* start *

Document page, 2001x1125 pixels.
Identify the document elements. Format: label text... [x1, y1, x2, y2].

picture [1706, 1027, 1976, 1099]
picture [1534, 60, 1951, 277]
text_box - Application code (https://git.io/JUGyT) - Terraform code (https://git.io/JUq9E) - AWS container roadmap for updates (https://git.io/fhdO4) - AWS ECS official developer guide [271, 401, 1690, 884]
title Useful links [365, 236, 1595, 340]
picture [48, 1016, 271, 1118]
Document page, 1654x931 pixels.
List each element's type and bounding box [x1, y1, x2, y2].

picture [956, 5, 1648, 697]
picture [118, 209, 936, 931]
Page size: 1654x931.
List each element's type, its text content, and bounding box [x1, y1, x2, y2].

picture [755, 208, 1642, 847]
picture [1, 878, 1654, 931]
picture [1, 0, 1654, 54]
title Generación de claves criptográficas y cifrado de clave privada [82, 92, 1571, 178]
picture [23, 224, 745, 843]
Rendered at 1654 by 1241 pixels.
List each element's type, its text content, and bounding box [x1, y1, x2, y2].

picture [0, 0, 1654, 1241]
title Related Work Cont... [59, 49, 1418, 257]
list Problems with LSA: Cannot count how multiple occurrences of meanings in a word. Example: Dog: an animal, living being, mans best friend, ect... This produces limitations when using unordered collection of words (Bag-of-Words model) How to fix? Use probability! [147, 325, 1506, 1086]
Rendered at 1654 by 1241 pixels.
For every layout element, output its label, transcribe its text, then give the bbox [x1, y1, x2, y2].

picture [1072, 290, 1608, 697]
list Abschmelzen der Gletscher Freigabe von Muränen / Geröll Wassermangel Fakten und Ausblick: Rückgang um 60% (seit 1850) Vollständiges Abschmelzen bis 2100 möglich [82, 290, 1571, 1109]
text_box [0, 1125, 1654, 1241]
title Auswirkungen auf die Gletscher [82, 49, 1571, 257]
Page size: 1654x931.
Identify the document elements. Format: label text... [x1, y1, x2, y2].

* end *

*REQUIRED TASK:* Swap "bounding box" for "enclosing rectangle" everywhere it occurs in the material, and reproduce the material with everything else unchanged.

*COMPLETE RESPONSE:*
Document page, 2001x1125 pixels.
Identify the document elements. Format: label text... [x1, y1, x2, y2].

picture [1706, 1027, 1976, 1099]
picture [1534, 60, 1951, 277]
text_box - Application code (https://git.io/JUGyT) - Terraform code (https://git.io/JUq9E) - AWS container roadmap for updates (https://git.io/fhdO4) - AWS ECS official developer guide [271, 401, 1690, 884]
title Useful links [365, 236, 1595, 340]
picture [48, 1016, 271, 1118]
Document page, 1654x931 pixels.
List each element's type and enclosing rectangle [x1, y1, x2, y2].

picture [956, 5, 1648, 697]
picture [118, 209, 936, 931]
Page size: 1654x931.
List each element's type, its text content, and enclosing rectangle [x1, y1, x2, y2].

picture [755, 208, 1642, 847]
picture [1, 878, 1654, 931]
picture [1, 0, 1654, 54]
title Generación de claves criptográficas y cifrado de clave privada [82, 92, 1571, 178]
picture [23, 224, 745, 843]
Rendered at 1654 by 1241 pixels.
List each element's type, its text content, and enclosing rectangle [x1, y1, x2, y2].

picture [0, 0, 1654, 1241]
title Related Work Cont... [59, 49, 1418, 257]
list Problems with LSA: Cannot count how multiple occurrences of meanings in a word. Example: Dog: an animal, living being, mans best friend, ect... This produces limitations when using unordered collection of words (Bag-of-Words model) How to fix? Use probability! [147, 325, 1506, 1086]
Rendered at 1654 by 1241 pixels.
For every layout element, output its label, transcribe its text, then give the bbox [x1, y1, x2, y2].

picture [1072, 290, 1608, 697]
list Abschmelzen der Gletscher Freigabe von Muränen / Geröll Wassermangel Fakten und Ausblick: Rückgang um 60% (seit 1850) Vollständiges Abschmelzen bis 2100 möglich [82, 290, 1571, 1109]
text_box [0, 1125, 1654, 1241]
title Auswirkungen auf die Gletscher [82, 49, 1571, 257]
Page size: 1654x931.
Identify the document elements. Format: label text... [x1, y1, x2, y2].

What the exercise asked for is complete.